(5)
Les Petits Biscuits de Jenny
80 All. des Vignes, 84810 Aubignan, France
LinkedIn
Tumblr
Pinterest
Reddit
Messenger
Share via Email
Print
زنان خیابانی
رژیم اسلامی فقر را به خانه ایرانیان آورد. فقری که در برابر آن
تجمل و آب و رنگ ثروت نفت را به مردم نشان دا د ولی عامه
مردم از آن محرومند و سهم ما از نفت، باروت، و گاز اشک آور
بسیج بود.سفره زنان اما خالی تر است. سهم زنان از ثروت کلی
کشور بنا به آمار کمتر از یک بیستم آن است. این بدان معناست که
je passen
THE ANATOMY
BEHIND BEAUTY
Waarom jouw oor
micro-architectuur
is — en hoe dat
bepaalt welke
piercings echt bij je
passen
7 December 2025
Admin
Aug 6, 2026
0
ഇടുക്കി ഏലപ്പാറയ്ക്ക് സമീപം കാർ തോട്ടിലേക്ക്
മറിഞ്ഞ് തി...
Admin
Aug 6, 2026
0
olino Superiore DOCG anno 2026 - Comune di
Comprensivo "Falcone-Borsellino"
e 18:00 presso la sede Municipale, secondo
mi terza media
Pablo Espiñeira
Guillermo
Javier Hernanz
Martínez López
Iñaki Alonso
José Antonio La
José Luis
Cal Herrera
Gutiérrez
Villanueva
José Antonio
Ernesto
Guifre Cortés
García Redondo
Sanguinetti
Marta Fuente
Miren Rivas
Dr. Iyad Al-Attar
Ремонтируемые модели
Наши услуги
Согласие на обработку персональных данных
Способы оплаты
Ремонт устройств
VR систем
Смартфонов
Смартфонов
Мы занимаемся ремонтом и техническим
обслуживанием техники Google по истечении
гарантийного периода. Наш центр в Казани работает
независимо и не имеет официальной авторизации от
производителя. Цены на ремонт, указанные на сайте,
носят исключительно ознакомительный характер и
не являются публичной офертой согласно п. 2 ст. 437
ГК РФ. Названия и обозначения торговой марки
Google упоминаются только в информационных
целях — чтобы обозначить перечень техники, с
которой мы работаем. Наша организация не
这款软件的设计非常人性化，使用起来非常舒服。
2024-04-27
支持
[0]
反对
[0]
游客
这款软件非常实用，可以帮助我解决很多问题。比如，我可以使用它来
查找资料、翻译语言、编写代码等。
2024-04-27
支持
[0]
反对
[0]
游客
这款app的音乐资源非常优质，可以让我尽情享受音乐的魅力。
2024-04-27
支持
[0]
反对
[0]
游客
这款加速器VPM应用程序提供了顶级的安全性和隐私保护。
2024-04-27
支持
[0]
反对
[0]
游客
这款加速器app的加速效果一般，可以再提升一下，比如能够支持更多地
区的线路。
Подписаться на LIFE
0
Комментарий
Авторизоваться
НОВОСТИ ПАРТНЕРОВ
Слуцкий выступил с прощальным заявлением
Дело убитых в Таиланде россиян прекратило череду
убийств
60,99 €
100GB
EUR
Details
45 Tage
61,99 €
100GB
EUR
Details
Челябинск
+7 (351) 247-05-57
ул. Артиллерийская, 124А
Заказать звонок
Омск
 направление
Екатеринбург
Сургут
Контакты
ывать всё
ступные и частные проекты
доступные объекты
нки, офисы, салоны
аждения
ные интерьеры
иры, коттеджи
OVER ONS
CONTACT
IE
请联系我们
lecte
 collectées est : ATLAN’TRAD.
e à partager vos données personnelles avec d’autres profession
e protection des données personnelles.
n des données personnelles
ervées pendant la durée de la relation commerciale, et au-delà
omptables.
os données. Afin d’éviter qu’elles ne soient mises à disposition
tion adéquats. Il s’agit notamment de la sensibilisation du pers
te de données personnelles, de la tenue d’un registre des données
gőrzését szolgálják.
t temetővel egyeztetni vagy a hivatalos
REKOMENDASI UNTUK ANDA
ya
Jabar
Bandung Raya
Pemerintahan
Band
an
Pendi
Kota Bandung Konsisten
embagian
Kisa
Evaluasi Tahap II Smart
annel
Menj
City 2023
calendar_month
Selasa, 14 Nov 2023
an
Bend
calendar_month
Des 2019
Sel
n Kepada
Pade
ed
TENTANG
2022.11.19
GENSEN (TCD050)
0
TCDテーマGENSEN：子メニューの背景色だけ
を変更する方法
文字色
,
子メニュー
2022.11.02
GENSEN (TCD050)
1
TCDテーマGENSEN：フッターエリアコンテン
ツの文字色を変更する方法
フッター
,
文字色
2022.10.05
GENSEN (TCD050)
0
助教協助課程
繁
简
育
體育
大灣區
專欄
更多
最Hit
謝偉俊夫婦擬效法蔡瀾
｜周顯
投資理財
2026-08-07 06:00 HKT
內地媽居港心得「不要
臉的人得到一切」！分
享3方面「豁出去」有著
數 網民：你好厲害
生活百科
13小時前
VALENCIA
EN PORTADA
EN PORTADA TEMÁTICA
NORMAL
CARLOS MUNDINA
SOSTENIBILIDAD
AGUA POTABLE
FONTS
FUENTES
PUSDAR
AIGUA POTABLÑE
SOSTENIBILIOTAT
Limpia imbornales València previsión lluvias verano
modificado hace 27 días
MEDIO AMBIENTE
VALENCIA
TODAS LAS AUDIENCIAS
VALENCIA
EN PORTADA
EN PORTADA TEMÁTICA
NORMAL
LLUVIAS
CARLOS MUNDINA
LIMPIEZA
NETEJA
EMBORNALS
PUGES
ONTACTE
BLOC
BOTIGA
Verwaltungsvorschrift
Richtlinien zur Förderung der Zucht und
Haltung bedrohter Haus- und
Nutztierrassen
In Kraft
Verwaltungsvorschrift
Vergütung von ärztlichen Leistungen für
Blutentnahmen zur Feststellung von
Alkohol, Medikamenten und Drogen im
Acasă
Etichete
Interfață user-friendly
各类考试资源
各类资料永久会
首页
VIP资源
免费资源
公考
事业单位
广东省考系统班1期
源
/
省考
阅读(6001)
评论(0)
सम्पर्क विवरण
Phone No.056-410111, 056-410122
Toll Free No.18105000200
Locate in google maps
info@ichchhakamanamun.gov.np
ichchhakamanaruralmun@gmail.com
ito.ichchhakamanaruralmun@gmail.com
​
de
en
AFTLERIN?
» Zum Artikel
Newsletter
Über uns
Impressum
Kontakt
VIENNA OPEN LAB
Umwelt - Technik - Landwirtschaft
⁂
— THE PROBLEM —
Please give back exactly the lines of this listing beginning at the line with "Комментарий" and ending with the line with "e à partager", both included, and nothing else.

— EXPECTED OUTPUT —
Комментарий
Авторизоваться
НОВОСТИ ПАРТНЕРОВ
Слуцкий выступил с прощальным заявлением
Дело убитых в Таиланде россиян прекратило череду
убийств
60,99 €
100GB
EUR
Details
45 Tage
61,99 €
100GB
EUR
Details
Челябинск
+7 (351) 247-05-57
ул. Артиллерийская, 124А
Заказать звонок
Омск
 направление
Екатеринбург
Сургут
Контакты
ывать всё
ступные и частные проекты
доступные объекты
нки, офисы, салоны
аждения
ные интерьеры
иры, коттеджи
OVER ONS
CONTACT
IE
请联系我们
lecte
 collectées est : ATLAN’TRAD.
e à partager vos données personnelles avec d’autres profession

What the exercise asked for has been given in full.